社会福祉法人法改正案・・・会計監査義務化へ

平成27年4月3日に「社会福祉法等の一部を改正する法律案」が国会に提出されています。
この改正の理由として、以下のような状況があります。

  • ・ 今日の人口減少社会の到来や独居高齢者の増加等による福祉ニーズの高まりにより、高い公益性と非営利性を備えた社会福祉法人の役割の重要性がますます増加している。
  • ・ 経営組織の強化、情報開示の推進、内部留保の位置付けの明確化と福祉サービスへの投下など、社会福祉法人が備えるべき公益性・非営利性を徹底することが求められている。

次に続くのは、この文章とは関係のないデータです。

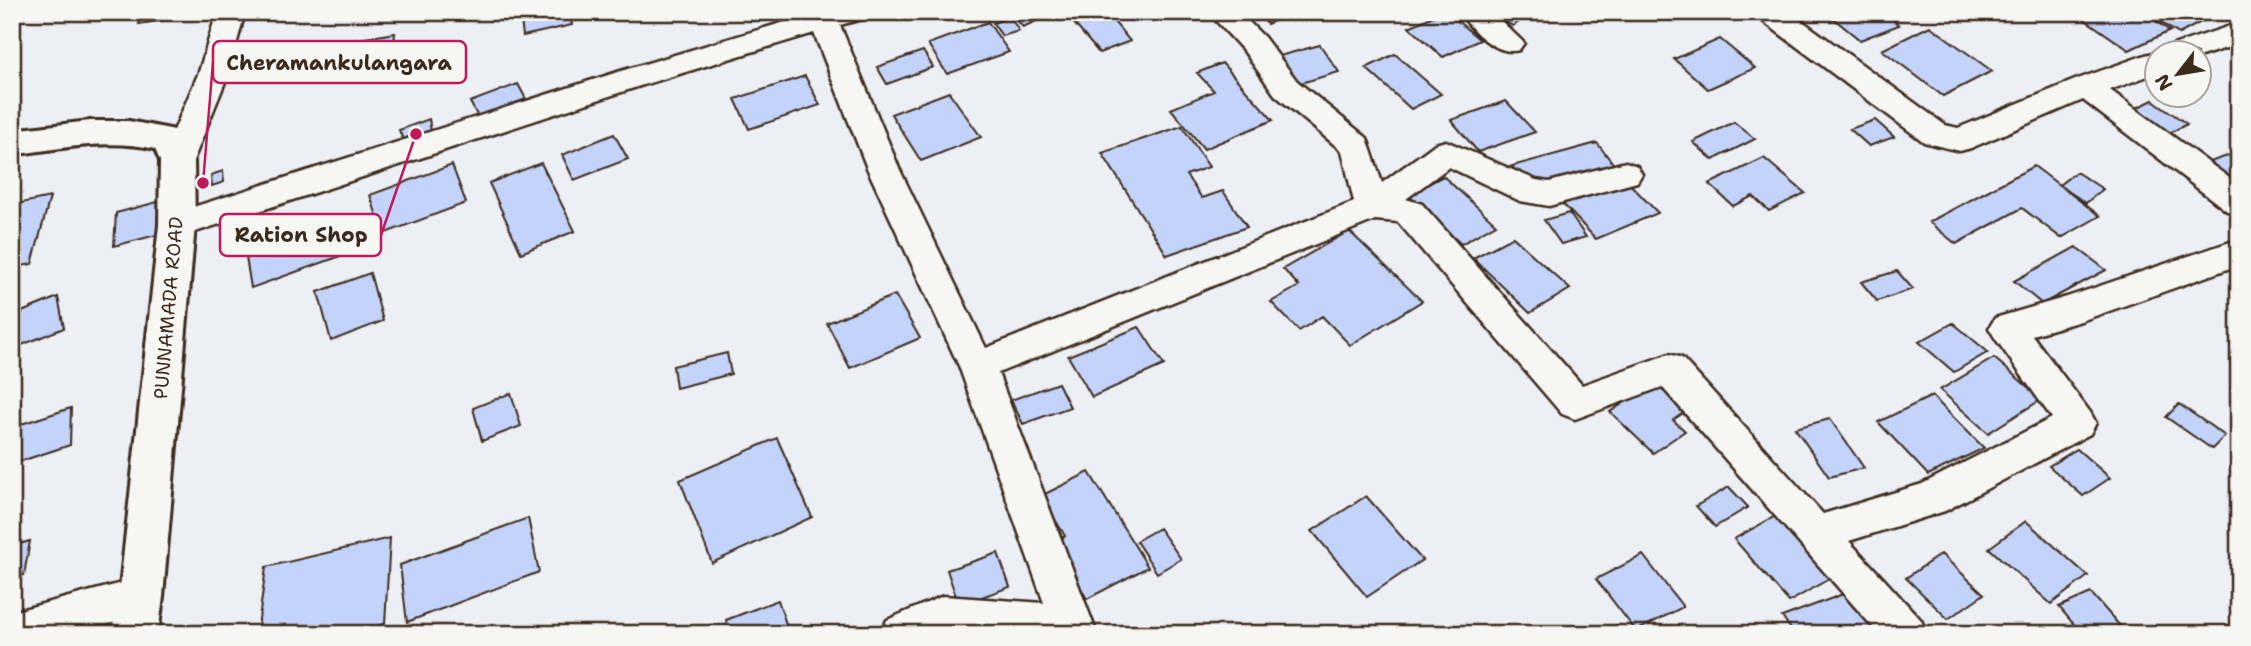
<svg xmlns="http://www.w3.org/2000/svg" width="2251" height="646" viewBox="0 0 2251 646" font-family="'Shantell Sans',sans-serif">
	<style>
		.building { fill: #c4d3f9; stroke: #3b2a1e; stroke-width: 2 }
		.lines { fill: none; stroke-linecap: round; stroke-linejoin: round }
		.minor-casing { stroke: #3b2a1e; stroke-width: 5 }
		.secondary-casing { stroke: #3b2a1e; stroke-width: 6 }
		.minor { fill: #f6f6f2; fill-rule: evenodd }
		.secondary { fill: #f6f6f2; fill-rule: evenodd }
		.labels { text-anchor: middle; stroke-width: 5; stroke-linejoin: round; paint-order: stroke }
		.street-label { font-size: 19px; fill: #3b2a1e; stroke: #f6f6f2 }
		.leader { fill: none; stroke: #c2185b; stroke-width: 2.5 }
		.callout-dot { fill: #c2185b; stroke: #f6f6f2; stroke-width: 2.5 }
		.callout { fill: #f6f6f2; stroke: #c2185b; stroke-width: 2.5 }
		.callout-label { font-size: 21px; text-anchor: middle; font-weight: bold; fill: #3b2a1e }
	</style>
	<rect width="100%" height="100%" fill="#eceff3"/>
	<filter id="ink" filterUnits="userSpaceOnUse"><feTurbulence type="fractalNoise" baseFrequency=".0143" numOctaves="2"/><feDisplacementMap in="SourceGraphic" scale="14" xChannelSelector="R" yChannelSelector="G"/><feConvolveMatrix kernelMatrix="1 2 1 2 8 2 1 2 1" color-interpolation-filters="sRGB"/></filter>
	<g filter="url(#ink)">
		<path class="building" d="M143 12H217L139 24Z
			M520 12H570L572 25 523 36Z
			M1009 12H1056L1023 27Z
			M1096 12H1106L1130 41 1099 53 1072 21Z
			M1257 12H1296L1267 24Z
			M1442 12H1447L1480 40 1443 57 1409 27Z
			M1490 12H1532L1513 26Z
			M1849 12H1884L1899 25 1860 40 1833 18Z
			M2074 12H2142L2170 31 2129 50Z
			M2145 12H2209L2214 15 2179 34Z
			M1010 17 1019 31 1002 36 993 23Z
			M988 22 1009 52 947 74 928 44Z
			M1930 26 1992 71 1943 96 1882 50Z
			M395 33 393 57 344 66 347 41Z
			M1720 39 1755 68 1708 89 1674 59Z
			M1320 45 1339 72 1287 87 1268 59Z
			M923 51 933 67 887 84 877 67Z
			M1395 54 1441 94 1411 109 1366 68Z
			M1222 63 1273 120 1204 149 1171 109 1214 91 1197 73Z
			M805 76 820 105 749 129 735 99Z
			M518 84 526 99 478 117 470 102Z
			M949 92 981 137 921 161 891 114Z
			M2153 100 2187 124 2160 138 2126 113Z
			M1506 101 1535 132 1478 152 1451 120Z
			M429 119 432 138 406 147 399 130Z
			M1875 120 1894 137 1869 146 1850 129Z
			M1734 122 1755 139 1713 160 1693 142Z
			M1182 126 1209 167 1186 175 1202 198 1223 191 1247 227 1167 255 1102 153Z
			M614 134 628 159 574 180 562 155Z
			M1597 143 1615 166 1529 190 1512 166Z
			M2239 152V192L2204 164Z
			M1764 158 1805 193 1769 211 1753 196 1733 206 1709 184Z
			M541 163 575 231 521 253 489 183Z
			M452 165 466 203 383 234 370 195Z
			M2034 166 2100 216 2061 238 2022 208 1956 244 1929 222Z
			M223 171 224 182 212 186 211 175Z
			M2076 172 2103 189 2086 203 2059 185Z
			M1443 176 1496 224 1461 244 1408 195Z
			M1623 177 1658 213 1596 239 1562 203Z
			M50 197 32 264 12 268V205Z
			M176 197V230L114 246 116 213Z
			M1569 213 1586 237 1561 244 1544 220Z
			M344 217 352 252 251 288 245 251Z
			M1349 231 1422 301 1350 345 1322 316 1299 331 1271 302 1299 286 1283 269Z
			M1513 237 1570 289 1530 313 1473 258Z
			M2076 247 2106 270 2042 304 2014 281Z
			M1897 271 1913 289 1877 301 1861 282Z
			M370 273 383 321 331 341 318 292Z
			M895 295 920 338 850 368 827 323Z
			M58 297 64 328 12 349V316Z
			M1953 323 1988 352 1954 372 1919 342Z
			M1139 327 1164 365 1092 397 1068 356Z
			M727 353 731 374 676 388 673 366Z
			M1994 358 2042 399 1988 433 1940 390Z
			M1666 375 1698 403 1673 420 1685 431 1653 453 1610 412Z
			M1058 383 1070 407 1023 424 1011 400Z
			M511 393 521 426 482 441 473 408Z
			M1932 396 1984 448 1928 475 1878 422Z
			M2179 404 2225 436 2212 449 2166 417Z
			M71 408 70 445 12 464V427Z
			M1830 419 1864 468 1829 477 1795 428Z
			M777 438 812 517 712 563 680 480Z
			M2077 449 2110 478 2083 496 2049 466Z
			M1089 472 1148 567 1087 599 1054 542 1065 536 1041 496Z
			M1729 487 1748 507 1715 527 1696 506Z
			M1366 496 1422 560 1367 597 1312 531Z
			M1790 508 1846 569 1789 602 1734 539Z
			M528 518 539 572 407 622 400 565Z
			M2026 521 2088 576 2051 604 1989 548Z
			M1159 528 1181 559 1157 573 1136 541Z
			M390 538 385 624 344 634H257L266 567Z
			M30 541 24 575 12 578V546Z
			M998 553 1010 587 959 605 947 570Z
			M1941 554 1984 594 1948 619 1906 578Z
			M1643 555 1683 607 1636 631 1596 579Z
			M1854 590 1888 634H1795L1782 617Z
			M2091 593 2127 634H2082L2059 607Z
			M778 600 788 630 777 634H729L726 620Z
			M128 615 124 634H49Z
			M711 625 713 634H687Z"/>
		<g class="lines">
			<g class="minor-casing">
				<path id="minor" d="M217 12H245L229 72 193 161 188 169 177 173 166 169 161 161 199 72Z
					M818 12H866L862 19 840 25 899 168 986 348 1354 202 1342 151 1275 95 1244 51 1208 12H1239L1264 37 1297 81 1367 138 1382 183 1435 144 1446 141 1536 180 1549 182 1626 162 1637 166 1642 174 1637 182 1549 206 1520 201 1449 167 1406 199 1422 204 1582 385 1669 354 1682 358 1823 514 1922 484 2052 418 1995 338 1989 328 1995 318 2067 297 2239 239V265L2081 321 2032 335 2090 412 2096 423 2090 434 1945 511 1849 541 1921 620 1927 634H1879L1662 387 1575 419 1562 414 1398 222 1375 220 998 373 1097 634H881L887 620 943 596 1044 603 959 366 867 168 814 33 643 85 177 238 165 234 160 225 165 216 621 71Z
					M1460 12H1492L1524 43 1519 50C1497 56 1471 31 1460 12Z
					M1756 12H1790L1945 125 1958 128 2075 80 2145 55 2158 52 2156 73 2110 90 2239 185V214L2227 211 2083 100 1971 148 1960 151 1935 145 1924 142 1760 19Z
					M2239 23V44L2198 57V52H2168L2173 45Z
					M141 578 155 584 161 597 155 610 77 634H12V612Z"/>
			</g>
			<g class="secondary-casing">
				<path id="secondary" d="M90 121H129L180 131 194 161 195 225 163 597 158 634H112L119 597 159 225 160 161 155 149C108 138 58 149 12 155V130Z"/>
			</g>
			<use href="#minor" class="minor"/>
			<use href="#secondary" class="secondary"/>
		</g>
	</g>
	<g class="labels">
		<g class="street-label">
			<text transform="translate(168 308) rotate(-85)" y="7">PUNNAMADA ROAD</text>
		</g>
	</g>
	<path class="leader" d="M203 183L213 62M416 134L381 235"/>
	<g class="callout-dot">
		<circle cx="203" cy="183" r="7"/>
		<circle cx="416" cy="134" r="7"/>
	</g>
	<g class="callout">
		<rect x="213" y="41" width="253" height="42" rx="7"/>
		<rect x="220" y="214" width="161" height="42" rx="7"/>
	</g>
	<g class="callout-label">
		<text x="339" y="70">Cheramankulangara</text>
		<text x="301" y="242">Ration Shop</text>
	</g>
	<rect width="2251" height="646" fill="none" stroke="#f6f6f2" stroke-width="42"/>
	<rect x="21" y="21" width="2209" height="604" fill="none" stroke="#3b2a1e" stroke-width="2.5" filter="url(#ink)"/>
	<g transform="translate(2178 74) rotate(239)"><circle r="33" fill="#f6f6f2" stroke="#aba49d" stroke-width="2"/>
	<path d="M0-5L12 26L0 18L-12 26Z" fill="#3b2a1e"/>
	<text y="-10" font-size="19" font-weight="bold" text-anchor="middle" fill="#3b2a1e">N</text>
	</g>
</svg>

今回の改正案では、経営組織の強化の観点から、一定規模以上の社会福祉法人に対しては会計監査人の設置が義務付けられています(改正案第37条)。すなわち、公認会計士又は監査法人による会計監査を受けることが必要となります。

ここで、一定規模以上とは、以下の要件のいずれかに該当する法人となる見込みです。

  • ・ 収益(事業活動計算書におけるサービス活動収益)が10億円以上の法人
  • ・ 負債(貸借対照表における負債)が20億円以上の法人

改正案が成立すると、平成29年4月1日から施行されますので、平成29年度の予算策定に向けて、平成28年度中には会計監査人設置に向けた準備を進めておかれる必要があるかと思われます。